REPUBLIKA.CO.ID, JAKARTA -- Wakil Ketua MPR Hidayat Nur Wahid menyatakan, menjelang pencoblosan final Pilgub DKI, pasangan Anies-Sandi diterpa berita fitnah alias hoax. Menurut dia, perilaku seperti ini bisa terjadi ketika prinsip penghormatan kepada agama dan tokoh agama diabaikan, malah penistaan agama dan permalukan tokoh agama dibiarkan tanpa penghukuman.
"Harusnya polisi turut proaktif dan usut pemalsuan tanda tangan Anies-Sandi," kata Hidayat, di Jakarta, Ahad (19/3).
Ia mengungkapkan, sebagaimana polisi akan usut aktor di balik pembuatan spanduk reaktif tentang tak shalatkan jenazah pendukung penista agama, harusnya polisi juga proaktif usut aktor di balik pemalsuan tanda tangan Anies-Sandi dan penyebaran berita hoax alias fitnah tersebut.
Hal itu, lanjut dia, agar rakyat Jakarta masih percaya bahwa polisi benar-benar mengayomi masyarakat, netral dan tak berpihak, juga agar demokrasi melalui pilgub di Jakarta ini tak berubah jadi democrazy.
''Meskipun fitnah serperti ini insya Allah tak berguna dan berpengaruh papa elektabilitas Anies-Sandi, sebab rakyat Jakarta sudah hafal karena berulangkali Anies-Sandi dilaporkan dan difitnah tapi selalu terbukti bahwa itu hanyalah fitnah alias berita bohong,'' ujarnya.
Menurut dia, fitnah jelas tak positif untuk kembangkan budaya politik beretika dan berkualitas.
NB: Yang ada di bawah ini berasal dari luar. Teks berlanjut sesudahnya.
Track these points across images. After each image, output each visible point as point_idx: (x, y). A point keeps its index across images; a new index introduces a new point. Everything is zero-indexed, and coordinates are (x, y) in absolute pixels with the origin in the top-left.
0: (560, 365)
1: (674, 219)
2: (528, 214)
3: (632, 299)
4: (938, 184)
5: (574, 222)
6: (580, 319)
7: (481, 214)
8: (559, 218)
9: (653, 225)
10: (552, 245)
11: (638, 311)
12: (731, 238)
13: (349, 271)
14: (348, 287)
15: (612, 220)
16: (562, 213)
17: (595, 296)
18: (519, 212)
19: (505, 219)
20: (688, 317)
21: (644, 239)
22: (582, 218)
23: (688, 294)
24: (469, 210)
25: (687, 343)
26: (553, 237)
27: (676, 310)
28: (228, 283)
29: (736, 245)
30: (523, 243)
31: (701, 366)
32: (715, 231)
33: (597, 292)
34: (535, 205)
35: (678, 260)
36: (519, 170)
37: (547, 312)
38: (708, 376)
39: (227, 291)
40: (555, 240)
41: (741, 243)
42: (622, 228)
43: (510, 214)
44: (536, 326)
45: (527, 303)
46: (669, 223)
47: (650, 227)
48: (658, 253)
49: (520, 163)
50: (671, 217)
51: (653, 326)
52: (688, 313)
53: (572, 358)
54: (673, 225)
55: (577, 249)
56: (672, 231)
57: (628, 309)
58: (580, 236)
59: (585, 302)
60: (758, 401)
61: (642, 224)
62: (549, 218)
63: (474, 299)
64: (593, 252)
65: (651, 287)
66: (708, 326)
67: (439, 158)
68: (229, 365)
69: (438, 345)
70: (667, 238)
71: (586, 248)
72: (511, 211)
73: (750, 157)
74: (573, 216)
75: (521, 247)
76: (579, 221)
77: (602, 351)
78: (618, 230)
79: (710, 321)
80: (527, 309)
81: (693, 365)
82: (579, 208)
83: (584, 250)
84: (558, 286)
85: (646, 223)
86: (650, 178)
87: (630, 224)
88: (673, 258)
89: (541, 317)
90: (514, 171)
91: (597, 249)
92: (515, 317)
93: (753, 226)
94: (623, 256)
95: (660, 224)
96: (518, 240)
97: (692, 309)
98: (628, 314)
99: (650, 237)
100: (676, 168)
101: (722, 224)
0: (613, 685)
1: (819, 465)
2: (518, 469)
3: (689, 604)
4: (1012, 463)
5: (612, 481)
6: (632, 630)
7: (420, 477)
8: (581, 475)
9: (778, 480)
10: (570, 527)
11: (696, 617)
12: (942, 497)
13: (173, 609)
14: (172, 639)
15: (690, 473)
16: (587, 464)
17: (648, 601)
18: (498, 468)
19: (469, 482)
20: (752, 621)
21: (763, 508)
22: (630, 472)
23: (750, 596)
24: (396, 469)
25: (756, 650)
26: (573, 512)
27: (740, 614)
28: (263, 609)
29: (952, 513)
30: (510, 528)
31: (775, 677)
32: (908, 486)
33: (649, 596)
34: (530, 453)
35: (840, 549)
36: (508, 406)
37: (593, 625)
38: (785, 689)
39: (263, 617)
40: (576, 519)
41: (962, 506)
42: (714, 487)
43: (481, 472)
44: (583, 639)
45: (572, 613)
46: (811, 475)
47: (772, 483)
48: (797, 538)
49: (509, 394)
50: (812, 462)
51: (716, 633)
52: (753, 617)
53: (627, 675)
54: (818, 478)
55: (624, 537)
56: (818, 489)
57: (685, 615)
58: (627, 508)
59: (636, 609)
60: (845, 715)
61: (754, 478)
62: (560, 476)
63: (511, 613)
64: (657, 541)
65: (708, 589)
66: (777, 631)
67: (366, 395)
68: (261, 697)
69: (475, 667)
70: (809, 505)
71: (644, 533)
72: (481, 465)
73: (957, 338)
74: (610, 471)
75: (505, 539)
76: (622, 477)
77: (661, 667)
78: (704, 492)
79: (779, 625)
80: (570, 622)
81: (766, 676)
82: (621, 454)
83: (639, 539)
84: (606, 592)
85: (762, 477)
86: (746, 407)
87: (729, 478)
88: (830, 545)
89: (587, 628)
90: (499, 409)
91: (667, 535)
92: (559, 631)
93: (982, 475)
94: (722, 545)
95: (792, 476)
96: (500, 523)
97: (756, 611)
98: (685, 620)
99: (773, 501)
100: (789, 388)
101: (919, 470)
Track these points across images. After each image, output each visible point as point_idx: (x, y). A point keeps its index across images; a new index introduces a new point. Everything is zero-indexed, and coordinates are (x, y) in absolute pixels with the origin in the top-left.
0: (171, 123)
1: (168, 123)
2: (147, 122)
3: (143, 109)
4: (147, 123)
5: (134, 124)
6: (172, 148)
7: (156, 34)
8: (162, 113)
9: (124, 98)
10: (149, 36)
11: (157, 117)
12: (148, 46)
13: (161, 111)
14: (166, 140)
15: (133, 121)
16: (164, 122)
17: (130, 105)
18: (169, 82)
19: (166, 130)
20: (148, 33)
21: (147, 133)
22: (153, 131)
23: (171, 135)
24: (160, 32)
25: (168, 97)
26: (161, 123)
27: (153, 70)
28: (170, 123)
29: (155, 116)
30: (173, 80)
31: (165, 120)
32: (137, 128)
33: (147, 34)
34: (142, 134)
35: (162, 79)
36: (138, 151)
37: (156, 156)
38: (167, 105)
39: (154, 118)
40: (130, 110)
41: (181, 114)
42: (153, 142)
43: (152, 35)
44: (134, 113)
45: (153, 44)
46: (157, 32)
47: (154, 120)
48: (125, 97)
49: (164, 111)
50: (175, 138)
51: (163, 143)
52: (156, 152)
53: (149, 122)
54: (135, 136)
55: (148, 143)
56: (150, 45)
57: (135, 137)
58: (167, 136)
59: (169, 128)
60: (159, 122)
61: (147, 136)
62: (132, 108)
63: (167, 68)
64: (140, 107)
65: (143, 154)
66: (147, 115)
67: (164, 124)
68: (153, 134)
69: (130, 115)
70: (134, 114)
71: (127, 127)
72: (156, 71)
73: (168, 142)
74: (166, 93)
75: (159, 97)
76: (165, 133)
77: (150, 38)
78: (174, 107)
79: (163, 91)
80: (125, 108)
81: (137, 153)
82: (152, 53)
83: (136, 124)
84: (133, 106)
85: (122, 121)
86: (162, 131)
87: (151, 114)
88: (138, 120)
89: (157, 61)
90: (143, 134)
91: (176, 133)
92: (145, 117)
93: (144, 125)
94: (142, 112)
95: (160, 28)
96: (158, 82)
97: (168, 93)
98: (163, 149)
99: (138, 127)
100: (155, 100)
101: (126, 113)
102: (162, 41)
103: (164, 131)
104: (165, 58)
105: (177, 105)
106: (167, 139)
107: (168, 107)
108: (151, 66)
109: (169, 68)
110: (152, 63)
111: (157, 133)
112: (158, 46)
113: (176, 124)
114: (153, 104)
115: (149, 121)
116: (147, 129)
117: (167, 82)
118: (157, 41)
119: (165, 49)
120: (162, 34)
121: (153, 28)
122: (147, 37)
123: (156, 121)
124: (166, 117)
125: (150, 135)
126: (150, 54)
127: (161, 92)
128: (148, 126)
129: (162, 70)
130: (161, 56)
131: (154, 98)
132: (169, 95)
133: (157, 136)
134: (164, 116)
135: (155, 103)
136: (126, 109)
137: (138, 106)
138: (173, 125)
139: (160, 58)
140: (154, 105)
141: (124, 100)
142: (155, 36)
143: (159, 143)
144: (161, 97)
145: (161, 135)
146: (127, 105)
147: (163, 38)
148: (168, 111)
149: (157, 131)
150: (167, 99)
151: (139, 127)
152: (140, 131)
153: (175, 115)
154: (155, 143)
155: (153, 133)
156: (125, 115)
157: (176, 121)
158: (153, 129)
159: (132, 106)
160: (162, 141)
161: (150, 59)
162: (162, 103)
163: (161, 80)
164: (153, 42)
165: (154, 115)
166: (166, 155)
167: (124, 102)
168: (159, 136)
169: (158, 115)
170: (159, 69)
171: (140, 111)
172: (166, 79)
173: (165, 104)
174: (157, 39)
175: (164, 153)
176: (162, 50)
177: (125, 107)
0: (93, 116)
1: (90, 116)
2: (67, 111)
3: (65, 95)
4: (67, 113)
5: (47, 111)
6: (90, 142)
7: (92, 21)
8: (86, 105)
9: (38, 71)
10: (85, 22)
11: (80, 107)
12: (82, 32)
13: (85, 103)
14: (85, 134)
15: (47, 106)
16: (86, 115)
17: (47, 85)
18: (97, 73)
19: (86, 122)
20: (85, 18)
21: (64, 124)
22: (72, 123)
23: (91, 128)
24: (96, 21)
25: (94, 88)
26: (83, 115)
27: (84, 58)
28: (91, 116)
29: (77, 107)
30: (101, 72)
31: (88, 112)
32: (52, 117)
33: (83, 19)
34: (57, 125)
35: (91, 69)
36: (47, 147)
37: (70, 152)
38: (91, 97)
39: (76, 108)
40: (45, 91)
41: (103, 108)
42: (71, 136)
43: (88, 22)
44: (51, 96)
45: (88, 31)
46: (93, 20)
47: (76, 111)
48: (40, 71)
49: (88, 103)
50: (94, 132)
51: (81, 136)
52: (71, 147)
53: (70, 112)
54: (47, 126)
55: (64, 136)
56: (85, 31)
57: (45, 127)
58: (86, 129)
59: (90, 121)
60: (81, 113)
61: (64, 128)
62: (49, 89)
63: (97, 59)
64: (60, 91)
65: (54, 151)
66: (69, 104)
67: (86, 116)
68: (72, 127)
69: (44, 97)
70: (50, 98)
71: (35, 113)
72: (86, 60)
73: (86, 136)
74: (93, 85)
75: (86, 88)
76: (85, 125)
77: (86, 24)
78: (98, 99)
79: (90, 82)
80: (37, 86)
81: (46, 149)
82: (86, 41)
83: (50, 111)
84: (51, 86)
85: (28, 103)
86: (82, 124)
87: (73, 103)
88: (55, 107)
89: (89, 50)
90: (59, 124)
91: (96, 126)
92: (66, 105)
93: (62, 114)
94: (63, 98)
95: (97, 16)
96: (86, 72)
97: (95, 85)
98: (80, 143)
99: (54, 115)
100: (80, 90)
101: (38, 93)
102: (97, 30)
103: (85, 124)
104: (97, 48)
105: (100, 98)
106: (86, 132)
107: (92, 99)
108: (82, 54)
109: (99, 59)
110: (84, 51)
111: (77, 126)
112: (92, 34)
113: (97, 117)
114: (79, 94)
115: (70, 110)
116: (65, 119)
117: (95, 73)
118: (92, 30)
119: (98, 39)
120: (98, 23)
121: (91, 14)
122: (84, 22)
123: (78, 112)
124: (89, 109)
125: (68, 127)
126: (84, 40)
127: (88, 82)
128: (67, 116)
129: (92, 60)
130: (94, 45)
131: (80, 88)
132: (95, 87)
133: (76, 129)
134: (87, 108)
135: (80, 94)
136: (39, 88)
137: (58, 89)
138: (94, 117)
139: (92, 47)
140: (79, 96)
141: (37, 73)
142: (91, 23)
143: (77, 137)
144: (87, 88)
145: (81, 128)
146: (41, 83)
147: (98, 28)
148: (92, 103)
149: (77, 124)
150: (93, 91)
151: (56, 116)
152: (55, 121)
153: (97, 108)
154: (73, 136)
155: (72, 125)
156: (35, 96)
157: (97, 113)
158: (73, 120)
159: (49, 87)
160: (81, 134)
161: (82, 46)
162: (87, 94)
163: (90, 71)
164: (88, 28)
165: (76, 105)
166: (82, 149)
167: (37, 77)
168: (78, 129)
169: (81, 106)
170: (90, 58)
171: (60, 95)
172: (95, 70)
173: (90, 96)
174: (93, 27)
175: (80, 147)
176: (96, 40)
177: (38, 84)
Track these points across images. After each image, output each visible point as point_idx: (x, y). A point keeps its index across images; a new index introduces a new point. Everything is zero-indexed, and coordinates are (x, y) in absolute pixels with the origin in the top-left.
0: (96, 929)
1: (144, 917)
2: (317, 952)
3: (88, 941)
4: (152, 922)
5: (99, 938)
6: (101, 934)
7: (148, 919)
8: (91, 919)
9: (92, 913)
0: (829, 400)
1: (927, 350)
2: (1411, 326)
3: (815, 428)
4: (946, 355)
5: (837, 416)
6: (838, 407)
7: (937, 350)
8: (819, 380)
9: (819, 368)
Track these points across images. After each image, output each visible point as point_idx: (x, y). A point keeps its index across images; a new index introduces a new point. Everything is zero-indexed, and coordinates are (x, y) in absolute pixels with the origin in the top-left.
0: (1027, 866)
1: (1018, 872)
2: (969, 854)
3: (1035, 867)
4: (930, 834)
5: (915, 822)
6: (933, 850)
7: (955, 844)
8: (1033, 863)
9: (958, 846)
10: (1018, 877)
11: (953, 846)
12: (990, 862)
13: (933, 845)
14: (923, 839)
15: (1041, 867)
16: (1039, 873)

Fitnah dapat hadirkan pemimpin tak beretika dan berkualitas juga. ''Negara sudah kucurkan triliunan rupiah, jangan sampai hasilnya hanyalah pemimpin rendahan karena didukung oleh proses fitnah dan pelanggaran hukum yang dibiarkan,'' ujarnya.
Sebelumnya, sebuah foto yang menampilkan secarik kertas dengan judul "Akad Kontrak - 'AQD AL ITTIFAQ" beredar di media sosial. Di situ, terdapat tanda tangan yang mengatasnamakan Anies, juga pasangannya, Sandiaga Uno. Juga tandatangan perwakilan Hizbut Tahrir Indonesia (HTI) Kiai Haji Ismail Yusanto, Forum Umat Isam (FUI) Kiai Haji Muhammad al-Khaththath, dan Dewan Dakwah Islamiyah Indonesia (DDII) Muhammad Sidik.